The data –
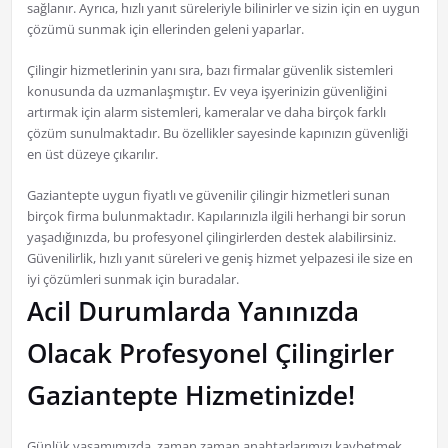
sağlanır. Ayrıca, hızlı yanıt süreleriyle bilinirler ve sizin için en uygun
çözümü sunmak için ellerinden geleni yaparlar.
Çilingir hizmetlerinin yanı sıra, bazı firmalar güvenlik sistemleri
konusunda da uzmanlaşmıştır. Ev veya işyerinizin güvenliğini
artırmak için alarm sistemleri, kameralar ve daha birçok farklı
çözüm sunulmaktadır. Bu özellikler sayesinde kapınızın güvenliği
en üst düzeye çıkarılır.
Gaziantepte uygun fiyatlı ve güvenilir çilingir hizmetleri sunan
birçok firma bulunmaktadır. Kapılarınızla ilgili herhangi bir sorun
yaşadığınızda, bu profesyonel çilingirlerden destek alabilirsiniz.
Güvenilirlik, hızlı yanıt süreleri ve geniş hizmet yelpazesi ile size en
iyi çözümleri sunmak için buradalar.
Acil Durumlarda Yanınızda
Olacak Profesyonel Çilingirler
Gaziantepte Hizmetinizde!
Günlük yaşamımızda, zaman zaman anahtarlarımızı kaybetmek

What needs to be done –
Rewrite the text of the material above with every "Gaziantepte" swapped for "Ankarada" and everything else unchanged. Leave the pictures out.

Response below –
sağlanır. Ayrıca, hızlı yanıt süreleriyle bilinirler ve sizin için en uygun
çözümü sunmak için ellerinden geleni yaparlar.
Çilingir hizmetlerinin yanı sıra, bazı firmalar güvenlik sistemleri
konusunda da uzmanlaşmıştır. Ev veya işyerinizin güvenliğini
artırmak için alarm sistemleri, kameralar ve daha birçok farklı
çözüm sunulmaktadır. Bu özellikler sayesinde kapınızın güvenliği
en üst düzeye çıkarılır.
Ankarada uygun fiyatlı ve güvenilir çilingir hizmetleri sunan
birçok firma bulunmaktadır. Kapılarınızla ilgili herhangi bir sorun
yaşadığınızda, bu profesyonel çilingirlerden destek alabilirsiniz.
Güvenilirlik, hızlı yanıt süreleri ve geniş hizmet yelpazesi ile size en
iyi çözümleri sunmak için buradalar.
Acil Durumlarda Yanınızda
Olacak Profesyonel Çilingirler
Ankarada Hizmetinizde!
Günlük yaşamımızda, zaman zaman anahtarlarımızı kaybetmek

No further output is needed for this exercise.